Go over the lines below, and when one contains the word "shift", copy it.

## INFORMATION PROVIDED
------------------------------------------------

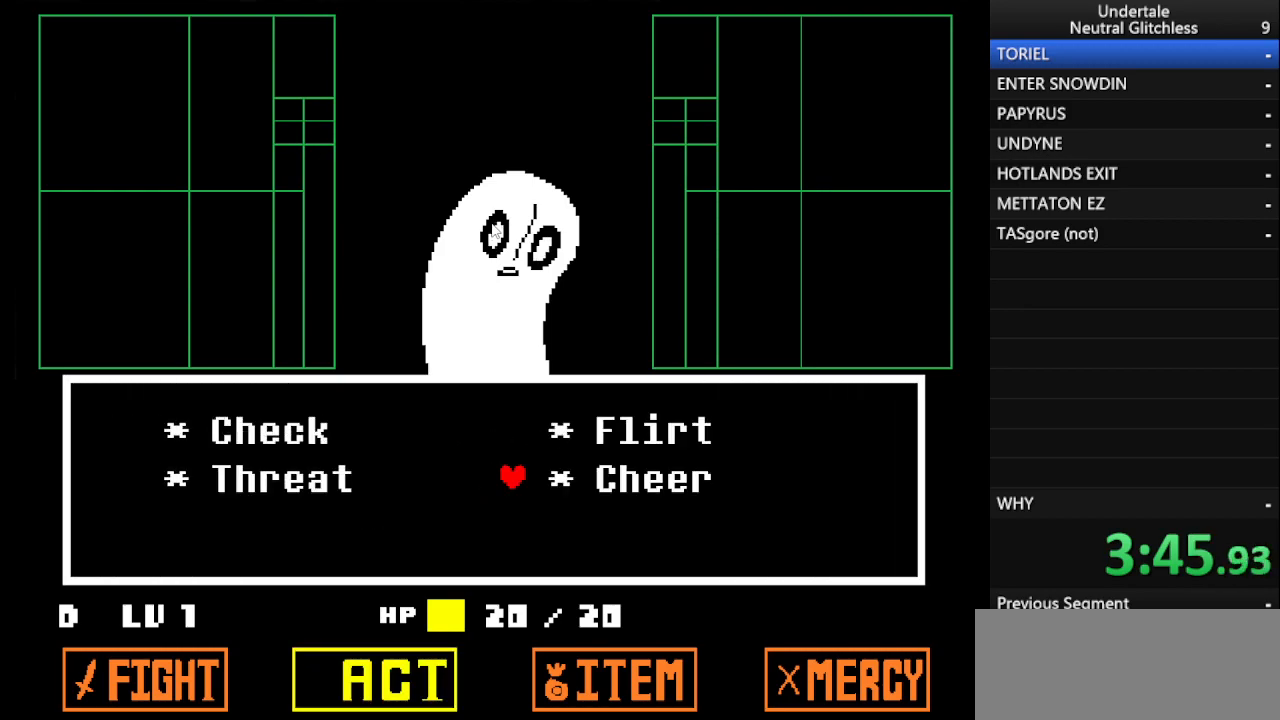
{"keys": [], "events": [[333, "shift", "down"], [383, "return", "down"], [433, "shift", "up"], [483, "return", "up"]]}
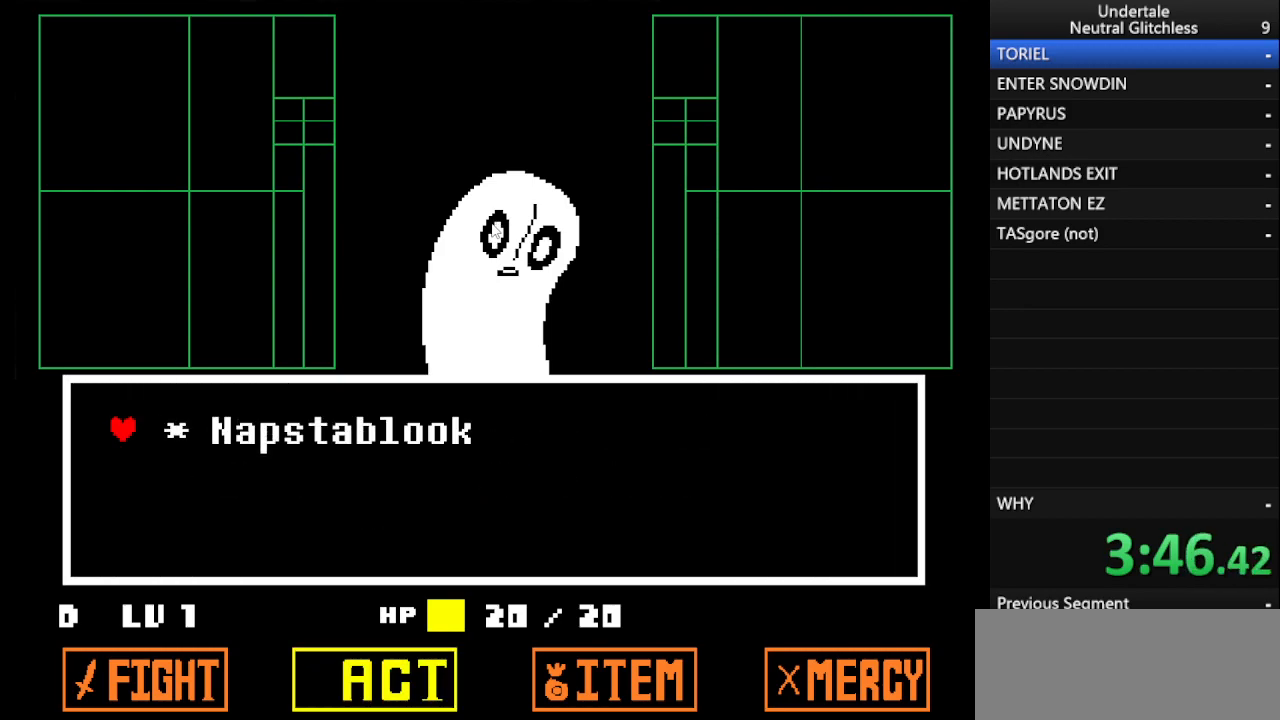
{"keys": [], "events": [[117, "return", "down"], [183, "return", "up"]]}
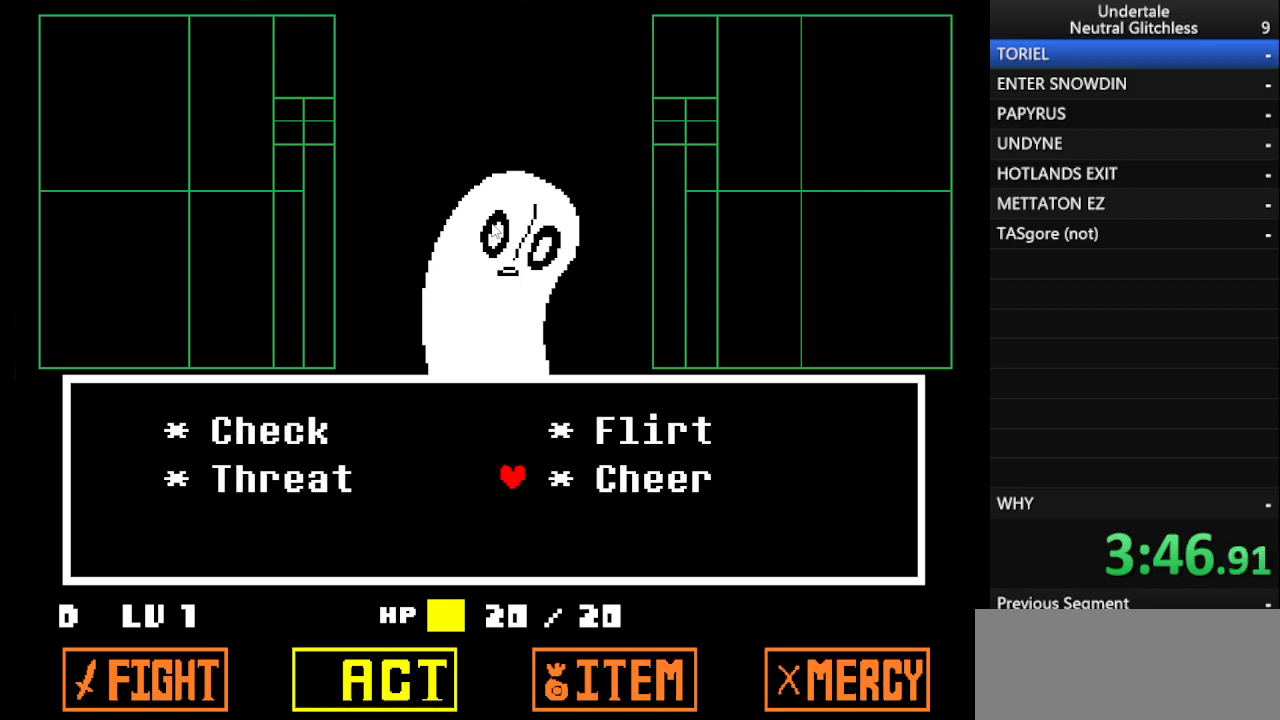
{"keys": ["return", "shift"], "events": [[133, "return", "down"], [183, "return", "up"], [283, "return", "down"], [367, "return", "up"], [467, "return", "down"], [467, "shift", "down"]]}
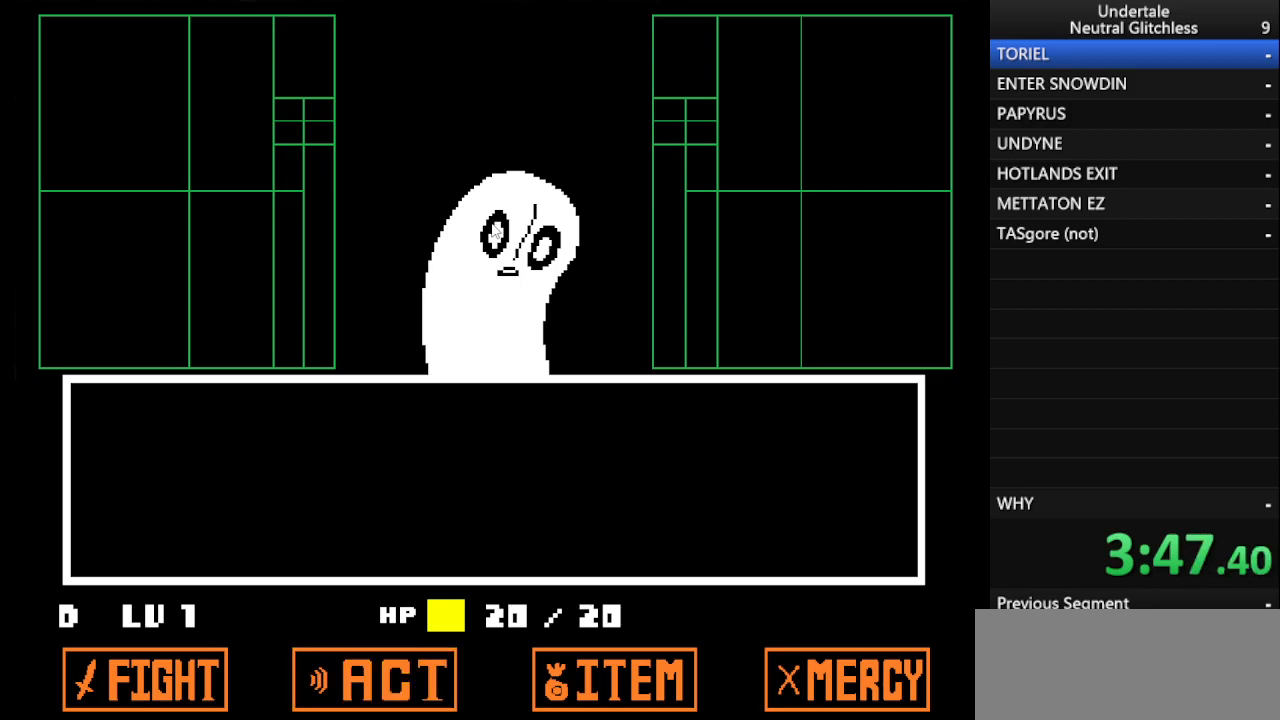
{"keys": [], "events": [[50, "shift", "up"], [100, "return", "up"], [150, "shift", "down"], [200, "return", "down"], [250, "shift", "up"], [300, "return", "up"]]}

------------------------------------------------

## COMPLETED TASK
{"keys": [], "events": [[333, "shift", "down"], [383, "return", "down"], [433, "shift", "up"], [483, "return", "up"]]}
{"keys": ["return", "shift"], "events": [[133, "return", "down"], [183, "return", "up"], [283, "return", "down"], [367, "return", "up"], [467, "return", "down"], [467, "shift", "down"]]}
{"keys": [], "events": [[50, "shift", "up"], [100, "return", "up"], [150, "shift", "down"], [200, "return", "down"], [250, "shift", "up"], [300, "return", "up"]]}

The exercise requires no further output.